The video gathered 2 million views and about a thousand comments, but not everyone was impressed.

tiktok.com/@caitlindarbyy

“Bro did you watch saltburn,” one TikToker asked. “You do NOT want to recreate that.”

“Not so confident that we watched the same Saltburn,” another TikToker commented.

One TikToker pointed out, “Saltburn is an eat the rich movie tho.”

But Anastasia Graff still wanted to show off her luxurious stay.

“When Saltburn hit a little too close to home,” Graff captioned her TikTok video — which has apparently been deleted — showing off a beautiful estate in the south of France that easily could have been the Cattons’ French getaway.

“The audience hated the rich [people] in Saltburn lol all the rich kids showing off their big estates didn’t understand the movie,” one person commented on TikTok.

“It’s amazing how many people didn’t understand the point of Saltburn,” another TikToker said.

However, some TikTok commenters seemed to be the ones missing the point, themselves being a bit too quick to supposedly call people out.

Oliver Quick (Barry Keoghan) checks out the trashed post-party estate in a scene from “Saltburn.” AP

A TikToker named Mari amassed 4.4 million views on a video of herself grooving to “Murder on the Dancefloor” in a massive beautiful room with high ceilings, huge windows, stone walls and wooden chandeliers.

“Me after watching Saltburn,” she captioned the TikTok video inspired by the final scene of the film. 

Many were quick to comment how the movie seemed to go over her head, but several others noted that the young girl was dancing around the Fairmont Hotel in Banff, Alberta, Canada, and not showing off her home.

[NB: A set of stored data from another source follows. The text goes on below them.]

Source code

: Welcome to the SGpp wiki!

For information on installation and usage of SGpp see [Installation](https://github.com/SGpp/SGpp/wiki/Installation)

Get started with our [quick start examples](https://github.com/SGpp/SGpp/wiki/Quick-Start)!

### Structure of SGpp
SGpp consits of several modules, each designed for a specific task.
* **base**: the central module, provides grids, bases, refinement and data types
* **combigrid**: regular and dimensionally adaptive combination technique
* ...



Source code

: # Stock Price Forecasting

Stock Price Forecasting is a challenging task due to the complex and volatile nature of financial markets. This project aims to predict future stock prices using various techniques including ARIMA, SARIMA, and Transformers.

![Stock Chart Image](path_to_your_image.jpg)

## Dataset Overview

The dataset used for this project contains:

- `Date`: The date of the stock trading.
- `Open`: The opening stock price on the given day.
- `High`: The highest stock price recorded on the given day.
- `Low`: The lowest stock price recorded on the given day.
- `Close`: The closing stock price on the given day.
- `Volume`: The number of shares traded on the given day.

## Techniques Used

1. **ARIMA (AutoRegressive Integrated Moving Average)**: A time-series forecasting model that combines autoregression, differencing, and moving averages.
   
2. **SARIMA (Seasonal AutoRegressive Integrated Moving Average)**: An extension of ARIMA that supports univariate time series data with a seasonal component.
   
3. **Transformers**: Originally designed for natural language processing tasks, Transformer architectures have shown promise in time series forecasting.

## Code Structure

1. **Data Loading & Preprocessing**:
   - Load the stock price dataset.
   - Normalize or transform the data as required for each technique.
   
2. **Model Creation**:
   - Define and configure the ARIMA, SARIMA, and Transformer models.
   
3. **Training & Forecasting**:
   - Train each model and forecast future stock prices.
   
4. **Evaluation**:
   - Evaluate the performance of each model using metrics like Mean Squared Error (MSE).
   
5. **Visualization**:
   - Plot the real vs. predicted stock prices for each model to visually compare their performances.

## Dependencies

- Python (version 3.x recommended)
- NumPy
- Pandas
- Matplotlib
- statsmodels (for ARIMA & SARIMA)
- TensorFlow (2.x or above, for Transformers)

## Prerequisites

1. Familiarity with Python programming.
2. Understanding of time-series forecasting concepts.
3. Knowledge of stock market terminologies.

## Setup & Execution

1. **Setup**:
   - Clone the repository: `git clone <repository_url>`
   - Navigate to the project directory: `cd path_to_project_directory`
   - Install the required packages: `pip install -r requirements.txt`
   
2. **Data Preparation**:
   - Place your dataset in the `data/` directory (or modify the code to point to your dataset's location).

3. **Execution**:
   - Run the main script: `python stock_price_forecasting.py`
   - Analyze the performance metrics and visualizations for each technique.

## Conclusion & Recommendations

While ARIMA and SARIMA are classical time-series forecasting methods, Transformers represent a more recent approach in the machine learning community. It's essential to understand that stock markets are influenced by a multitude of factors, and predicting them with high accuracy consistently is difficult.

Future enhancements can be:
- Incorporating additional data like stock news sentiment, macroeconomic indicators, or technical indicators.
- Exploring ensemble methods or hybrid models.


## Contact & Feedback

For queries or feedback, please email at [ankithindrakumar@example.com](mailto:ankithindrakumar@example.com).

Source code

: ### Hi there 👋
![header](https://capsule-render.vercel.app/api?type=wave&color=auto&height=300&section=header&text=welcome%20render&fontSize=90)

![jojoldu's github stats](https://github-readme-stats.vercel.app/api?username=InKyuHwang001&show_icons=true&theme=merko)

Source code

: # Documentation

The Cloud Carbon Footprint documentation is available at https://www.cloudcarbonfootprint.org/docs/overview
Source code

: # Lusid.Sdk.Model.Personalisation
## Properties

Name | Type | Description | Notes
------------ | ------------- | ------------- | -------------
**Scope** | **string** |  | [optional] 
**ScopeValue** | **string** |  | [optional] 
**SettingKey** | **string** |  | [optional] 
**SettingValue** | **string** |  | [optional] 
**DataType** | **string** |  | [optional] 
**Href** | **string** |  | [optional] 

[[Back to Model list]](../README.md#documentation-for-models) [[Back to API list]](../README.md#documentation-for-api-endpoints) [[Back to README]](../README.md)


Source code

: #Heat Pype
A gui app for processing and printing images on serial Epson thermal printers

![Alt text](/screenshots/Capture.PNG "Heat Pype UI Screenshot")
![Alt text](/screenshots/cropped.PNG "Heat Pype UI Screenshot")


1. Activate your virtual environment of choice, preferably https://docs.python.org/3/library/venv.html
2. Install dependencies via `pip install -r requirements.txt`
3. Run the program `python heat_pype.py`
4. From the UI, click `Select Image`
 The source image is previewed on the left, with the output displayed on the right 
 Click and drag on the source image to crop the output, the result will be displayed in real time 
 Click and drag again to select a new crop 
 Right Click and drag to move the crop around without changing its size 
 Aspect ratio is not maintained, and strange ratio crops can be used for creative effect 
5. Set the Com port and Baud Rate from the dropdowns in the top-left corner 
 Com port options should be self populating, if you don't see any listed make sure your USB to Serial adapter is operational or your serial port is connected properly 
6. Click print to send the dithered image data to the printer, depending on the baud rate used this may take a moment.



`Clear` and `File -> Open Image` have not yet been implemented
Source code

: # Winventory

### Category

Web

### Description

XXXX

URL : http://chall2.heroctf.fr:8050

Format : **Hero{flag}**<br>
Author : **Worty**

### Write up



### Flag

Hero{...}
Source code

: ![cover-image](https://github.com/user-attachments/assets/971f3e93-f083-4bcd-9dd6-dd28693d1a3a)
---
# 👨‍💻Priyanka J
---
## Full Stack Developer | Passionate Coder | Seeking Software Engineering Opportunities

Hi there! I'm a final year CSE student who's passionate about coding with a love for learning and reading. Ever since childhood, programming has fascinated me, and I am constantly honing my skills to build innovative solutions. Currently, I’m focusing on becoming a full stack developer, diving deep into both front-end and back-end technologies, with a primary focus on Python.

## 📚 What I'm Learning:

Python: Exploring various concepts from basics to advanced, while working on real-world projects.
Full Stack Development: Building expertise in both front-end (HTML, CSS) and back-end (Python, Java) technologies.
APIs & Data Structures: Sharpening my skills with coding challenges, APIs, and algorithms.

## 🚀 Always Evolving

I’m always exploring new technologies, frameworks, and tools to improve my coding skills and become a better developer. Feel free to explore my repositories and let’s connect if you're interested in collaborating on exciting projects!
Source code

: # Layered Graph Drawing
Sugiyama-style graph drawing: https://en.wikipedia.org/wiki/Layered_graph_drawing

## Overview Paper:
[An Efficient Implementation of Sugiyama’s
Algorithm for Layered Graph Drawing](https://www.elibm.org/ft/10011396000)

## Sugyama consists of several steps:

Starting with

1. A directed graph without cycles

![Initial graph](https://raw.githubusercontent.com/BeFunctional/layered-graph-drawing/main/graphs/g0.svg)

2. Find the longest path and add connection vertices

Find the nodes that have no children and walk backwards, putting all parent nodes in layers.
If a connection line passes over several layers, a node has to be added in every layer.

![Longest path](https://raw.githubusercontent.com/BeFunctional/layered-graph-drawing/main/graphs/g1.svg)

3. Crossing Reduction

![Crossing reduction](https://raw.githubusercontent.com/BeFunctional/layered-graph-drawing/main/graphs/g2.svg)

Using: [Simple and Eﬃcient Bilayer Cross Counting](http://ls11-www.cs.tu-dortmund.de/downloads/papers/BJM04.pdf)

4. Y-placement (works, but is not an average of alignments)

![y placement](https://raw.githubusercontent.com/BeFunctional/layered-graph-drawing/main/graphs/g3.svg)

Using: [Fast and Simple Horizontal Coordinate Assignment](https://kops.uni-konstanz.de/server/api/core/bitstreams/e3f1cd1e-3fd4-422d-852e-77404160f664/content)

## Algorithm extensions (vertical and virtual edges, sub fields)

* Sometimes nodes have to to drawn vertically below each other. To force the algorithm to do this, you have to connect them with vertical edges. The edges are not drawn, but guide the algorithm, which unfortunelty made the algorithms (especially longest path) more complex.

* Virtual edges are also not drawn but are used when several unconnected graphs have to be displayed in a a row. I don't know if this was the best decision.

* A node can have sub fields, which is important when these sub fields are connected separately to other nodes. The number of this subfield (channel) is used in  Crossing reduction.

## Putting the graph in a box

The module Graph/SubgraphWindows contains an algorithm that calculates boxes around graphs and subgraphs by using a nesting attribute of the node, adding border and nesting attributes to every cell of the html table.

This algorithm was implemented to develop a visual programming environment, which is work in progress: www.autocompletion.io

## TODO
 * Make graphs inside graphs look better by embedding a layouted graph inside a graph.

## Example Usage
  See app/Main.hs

Barry Keoghan’s Oliver was a guest at the movie’s namesake mansion. ©Amazon/Courtesy Everett Collection

Critics and viewers alike have been divided over the movie’s commentary on class and race as some have claimed that the alluring aesthetic overshadowed the warnings presented by the supposedly self-conscious satire.

However, “Saltburn” writer/director/co-producer Emerald Fennell has defended the film as both a critique and an explanation of capitalistic class conflict.

Rather than “eat the rich,” Fennell told Polygon last November, she considers the slogan of the movie to be: “Lick the rich, suck the rich, and then bite the rich, and then swallow them.”

But at the same time, Fennell, who was born into the British high class, explained that the film is also about sympathy.

“It’s really about having sympathy with everyone, always,” Fennell said. “They’re all impossible to resist. The world is impossible to resist.”

“It was important that we understood from the get-go why, against our better judgment, we would all want to be at Saltburn and would do anything to get in and anything to stay.”